A powerful cognitive and deep learning tool

29 August, 2017
Roger Strukhoff
IBM

From time to time, we invite industry thought leaders to share their opinions and insights on current technology trends to the In The Making blog. The opinions in these blogs are their own, and do not necessarily reflect the views of IBM.

Getting the right tool for the job is essential for anything from home improvement projects to launching satellites. I view the new trend of applying AI, deep learning and cognitive techniques to enterprise IT solutions as following that basic principle. Some tools are more complex and difficult to create than others, but they should all be viewed as a means to an end, not the end in itself.

A recent, stunning announcement by IBM is a great example of what I mean. Calling its new invention “the jet engine of deep learning,” the company recently announced its Distributed Deep Learning (DDL) library for PowerAI, which hooks into TensorFlow (an open-source environment originally developed at Google), and other deep-learning frameworks such as Caffe, Torch, and Chainer.

I previously wrote about a project involving some of my colleagues using deep learning with IBM Power Systems to examine thousands of radiological images in 0.03 percent of the time it takes radiologists to perform the task. The platform they’re using is TensorFlow. It is great to see IBM take this next step and formally integrate it and other world-changing technologies into the DDL library.

Things to do:
A: Retype the passage of the blog post from "Getting the right" to "end in itself.".
B: Condense the paragraph of the blog post that begins "A recent, stunning announcement" into a shorter version that keeps its main facts.
The records placed after the blog post have no part in this work.

Chart interpretation records:
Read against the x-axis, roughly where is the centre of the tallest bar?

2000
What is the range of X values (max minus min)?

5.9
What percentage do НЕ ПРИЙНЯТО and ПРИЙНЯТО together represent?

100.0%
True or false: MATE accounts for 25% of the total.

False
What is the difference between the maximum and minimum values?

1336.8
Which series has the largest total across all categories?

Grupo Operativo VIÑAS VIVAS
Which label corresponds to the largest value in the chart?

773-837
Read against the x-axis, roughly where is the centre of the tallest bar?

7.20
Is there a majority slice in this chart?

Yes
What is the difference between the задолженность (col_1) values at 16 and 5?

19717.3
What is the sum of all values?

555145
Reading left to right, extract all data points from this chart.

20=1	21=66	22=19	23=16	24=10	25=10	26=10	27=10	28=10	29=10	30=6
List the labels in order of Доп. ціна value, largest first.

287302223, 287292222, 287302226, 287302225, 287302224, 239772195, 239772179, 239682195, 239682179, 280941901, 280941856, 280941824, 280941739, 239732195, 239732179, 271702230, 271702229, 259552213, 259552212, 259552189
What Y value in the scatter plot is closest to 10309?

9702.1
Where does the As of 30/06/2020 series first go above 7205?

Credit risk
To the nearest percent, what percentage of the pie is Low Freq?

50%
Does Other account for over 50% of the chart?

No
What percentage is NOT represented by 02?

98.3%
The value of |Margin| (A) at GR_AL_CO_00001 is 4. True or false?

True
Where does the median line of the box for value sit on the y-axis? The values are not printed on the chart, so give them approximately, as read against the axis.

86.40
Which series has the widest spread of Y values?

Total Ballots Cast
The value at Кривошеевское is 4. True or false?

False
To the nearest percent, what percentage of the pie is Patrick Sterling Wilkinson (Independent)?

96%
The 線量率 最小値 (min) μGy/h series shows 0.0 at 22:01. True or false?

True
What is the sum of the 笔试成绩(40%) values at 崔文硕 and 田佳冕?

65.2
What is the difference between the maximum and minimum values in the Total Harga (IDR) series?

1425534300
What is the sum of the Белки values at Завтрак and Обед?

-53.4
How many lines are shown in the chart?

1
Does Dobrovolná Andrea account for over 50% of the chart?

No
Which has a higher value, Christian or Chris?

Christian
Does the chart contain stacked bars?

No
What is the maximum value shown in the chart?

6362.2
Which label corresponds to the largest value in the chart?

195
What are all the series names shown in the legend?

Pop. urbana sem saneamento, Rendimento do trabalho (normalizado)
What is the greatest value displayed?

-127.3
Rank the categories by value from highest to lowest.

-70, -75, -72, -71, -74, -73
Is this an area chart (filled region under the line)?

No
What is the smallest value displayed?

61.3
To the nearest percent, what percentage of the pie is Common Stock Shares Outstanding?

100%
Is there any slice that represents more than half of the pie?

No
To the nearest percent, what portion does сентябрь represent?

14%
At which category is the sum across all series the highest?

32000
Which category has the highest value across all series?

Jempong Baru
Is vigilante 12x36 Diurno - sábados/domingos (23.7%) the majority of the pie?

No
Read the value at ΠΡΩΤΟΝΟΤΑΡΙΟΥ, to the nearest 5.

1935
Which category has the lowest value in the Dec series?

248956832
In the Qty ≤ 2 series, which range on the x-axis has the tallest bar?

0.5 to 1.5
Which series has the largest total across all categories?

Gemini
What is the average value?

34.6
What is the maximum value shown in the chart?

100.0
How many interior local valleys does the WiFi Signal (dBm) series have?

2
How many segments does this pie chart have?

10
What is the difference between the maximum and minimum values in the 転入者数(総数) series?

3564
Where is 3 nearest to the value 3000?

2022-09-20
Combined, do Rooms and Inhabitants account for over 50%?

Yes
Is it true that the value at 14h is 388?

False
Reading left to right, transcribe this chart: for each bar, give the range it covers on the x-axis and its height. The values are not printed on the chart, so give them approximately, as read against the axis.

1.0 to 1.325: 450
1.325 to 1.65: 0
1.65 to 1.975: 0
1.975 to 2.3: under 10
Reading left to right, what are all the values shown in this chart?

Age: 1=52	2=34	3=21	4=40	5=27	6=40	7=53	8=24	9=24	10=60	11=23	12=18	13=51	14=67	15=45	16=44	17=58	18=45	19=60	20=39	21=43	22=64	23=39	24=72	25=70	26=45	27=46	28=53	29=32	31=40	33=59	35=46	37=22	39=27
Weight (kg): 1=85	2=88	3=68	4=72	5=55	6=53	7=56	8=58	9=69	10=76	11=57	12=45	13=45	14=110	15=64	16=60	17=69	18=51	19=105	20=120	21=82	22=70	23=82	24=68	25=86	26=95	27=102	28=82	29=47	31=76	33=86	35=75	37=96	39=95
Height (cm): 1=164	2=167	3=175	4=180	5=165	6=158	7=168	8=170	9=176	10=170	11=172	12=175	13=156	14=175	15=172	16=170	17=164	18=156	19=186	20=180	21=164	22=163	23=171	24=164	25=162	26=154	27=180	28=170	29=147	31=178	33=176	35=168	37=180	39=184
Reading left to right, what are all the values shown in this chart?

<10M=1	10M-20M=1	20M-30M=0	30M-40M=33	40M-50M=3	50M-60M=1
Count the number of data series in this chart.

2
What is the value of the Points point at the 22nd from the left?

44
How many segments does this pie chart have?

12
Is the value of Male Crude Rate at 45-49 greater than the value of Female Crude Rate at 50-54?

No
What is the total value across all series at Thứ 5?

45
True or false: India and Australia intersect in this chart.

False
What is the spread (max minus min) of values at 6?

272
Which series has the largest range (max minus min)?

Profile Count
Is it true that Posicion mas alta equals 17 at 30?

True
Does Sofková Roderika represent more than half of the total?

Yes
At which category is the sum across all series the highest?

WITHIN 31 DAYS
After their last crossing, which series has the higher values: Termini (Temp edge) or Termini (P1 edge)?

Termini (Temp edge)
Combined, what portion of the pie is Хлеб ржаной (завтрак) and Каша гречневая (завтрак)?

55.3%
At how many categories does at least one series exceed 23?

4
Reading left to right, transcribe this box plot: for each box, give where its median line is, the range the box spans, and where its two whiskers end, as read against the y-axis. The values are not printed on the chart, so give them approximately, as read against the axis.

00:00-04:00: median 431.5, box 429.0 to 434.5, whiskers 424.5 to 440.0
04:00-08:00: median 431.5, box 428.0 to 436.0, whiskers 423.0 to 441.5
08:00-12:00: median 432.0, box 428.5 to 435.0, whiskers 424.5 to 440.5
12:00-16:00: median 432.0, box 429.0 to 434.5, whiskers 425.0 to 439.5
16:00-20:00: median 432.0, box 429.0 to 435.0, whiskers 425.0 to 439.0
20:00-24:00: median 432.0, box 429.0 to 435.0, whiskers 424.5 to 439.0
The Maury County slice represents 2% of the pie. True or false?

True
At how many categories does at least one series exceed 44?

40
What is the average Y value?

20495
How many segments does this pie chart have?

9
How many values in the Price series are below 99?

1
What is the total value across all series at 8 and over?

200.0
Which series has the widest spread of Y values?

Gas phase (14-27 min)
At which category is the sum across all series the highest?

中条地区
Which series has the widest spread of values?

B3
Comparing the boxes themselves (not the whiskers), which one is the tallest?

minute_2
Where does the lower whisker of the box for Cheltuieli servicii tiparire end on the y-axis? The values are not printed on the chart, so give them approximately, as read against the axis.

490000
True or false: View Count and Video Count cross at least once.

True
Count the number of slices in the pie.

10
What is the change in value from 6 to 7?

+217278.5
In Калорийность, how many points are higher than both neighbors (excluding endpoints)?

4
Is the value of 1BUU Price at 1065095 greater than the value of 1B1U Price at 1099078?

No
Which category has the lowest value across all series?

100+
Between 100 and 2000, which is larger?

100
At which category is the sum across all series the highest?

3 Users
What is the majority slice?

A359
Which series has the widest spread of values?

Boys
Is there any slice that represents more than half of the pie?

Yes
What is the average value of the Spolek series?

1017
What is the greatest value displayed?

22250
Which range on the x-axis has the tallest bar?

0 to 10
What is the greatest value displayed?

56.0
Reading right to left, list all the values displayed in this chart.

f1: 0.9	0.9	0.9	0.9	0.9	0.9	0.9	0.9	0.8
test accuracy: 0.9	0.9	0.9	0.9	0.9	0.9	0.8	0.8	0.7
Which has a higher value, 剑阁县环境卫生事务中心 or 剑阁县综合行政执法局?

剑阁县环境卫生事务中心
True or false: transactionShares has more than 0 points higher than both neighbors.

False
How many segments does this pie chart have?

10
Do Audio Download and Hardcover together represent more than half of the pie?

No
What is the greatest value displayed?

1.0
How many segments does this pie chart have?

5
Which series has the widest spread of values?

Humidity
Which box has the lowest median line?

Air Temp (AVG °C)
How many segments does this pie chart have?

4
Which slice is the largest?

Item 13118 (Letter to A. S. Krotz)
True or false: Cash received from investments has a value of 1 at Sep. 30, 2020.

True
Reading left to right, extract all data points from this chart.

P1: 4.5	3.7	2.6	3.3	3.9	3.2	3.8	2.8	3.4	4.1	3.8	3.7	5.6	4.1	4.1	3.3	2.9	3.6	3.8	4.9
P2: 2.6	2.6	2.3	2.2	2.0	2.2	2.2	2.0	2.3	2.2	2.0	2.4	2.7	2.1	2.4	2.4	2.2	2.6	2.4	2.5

Answers to each task:
A:
Getting the right tool for the job is essential for anything from home improvement projects to launching satellites. I view the new trend of applying AI, deep learning and cognitive techniques to enterprise IT solutions as following that basic principle. Some tools are more complex and difficult to create than others, but they should all be viewed as a means to an end, not the end in itself.

B: IBM announced its Distributed Deep Learning (DDL) library for PowerAI, which it calls "the jet engine of deep learning." The library hooks into TensorFlow, an open-source environment originally developed at Google, and into other deep-learning frameworks such as Caffe, Torch, and Chainer.